Mr. Grant on leaving the dining-room walked slowly to the window without looking to the right or left, dropped into a chair and gazed out through the leaves of a geranium. The meal was over. Now he wanted rest and quiet. When Mrs. Grant entered the library and saw the wavy lines of tobacco-smoke that were drifting lazily about the room she stopped, evidently annoyed and uneasy. No such sacrilege of her library had taken place for years; not since her Uncle Reuben had come home from China. The waves of smoke must have caught the expression on her face, for she had hardly reached Oliver's chair before they began stealing along the ceiling in long, slanting lines until they reached the doorway, when with a sudden swoop, as if frightened, and without once looking back, they escaped into the hall.

The dear lady laid her hand on Oliver's shoulder, bent over him in a tender, motherly way, and said:

"Do you think it does you any good?"

"I don't know that it does."

"Why should you do it, then?"

"But I won't if you'd rather I'd not." Oliver sprang to his feet, took his pipe from his mouth, and was about to cross the room to knock the ashes from it into the fireplace when Margaret laid her hand on his arm.

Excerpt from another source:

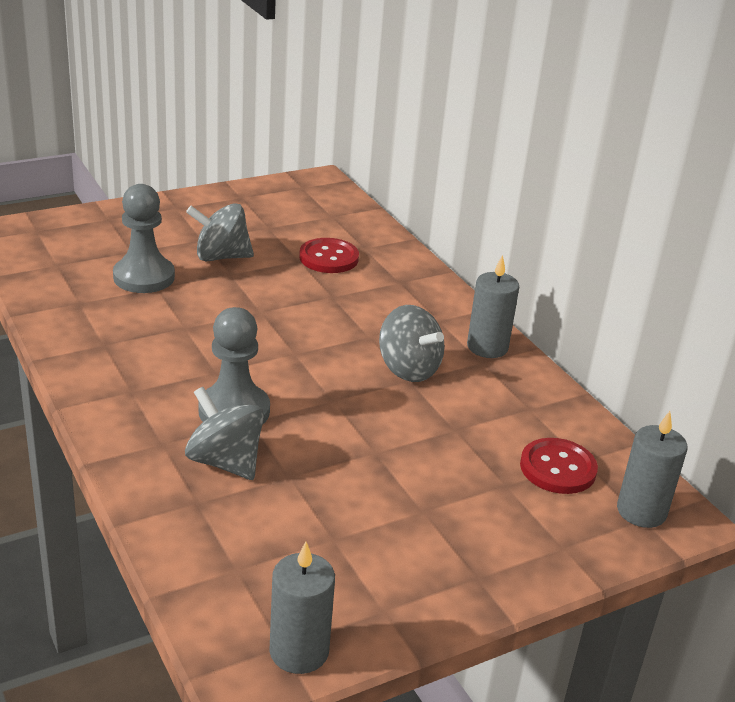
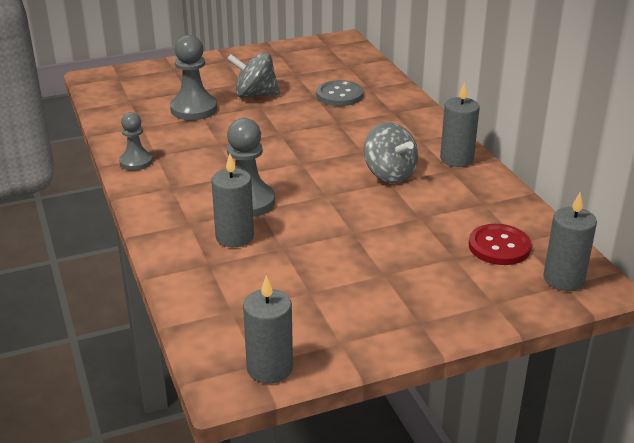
camera: 10 degrees right, 0 degrees up
grey spinning top [185,387,264,480] -> grey candle [211,154,254,247]
red button [299,238,359,273] -> grey button [316,80,363,106]
none -> grey pawn [119,112,153,170]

"No, don't stop. Mother is very foolish about some things—smoking is one of them."

"But I can't smoke, darling," he said, in an undertone, "if your mother objects." The mother law was paramount, to say nothing of the courtesy required of him. Then he added, with a meaning look in his eyes—"Can't we get away some place where we can talk?" Deaf mothers are a blessing sometimes.

Margaret pressed his hand—her fingers were still closed over the one holding the pipe.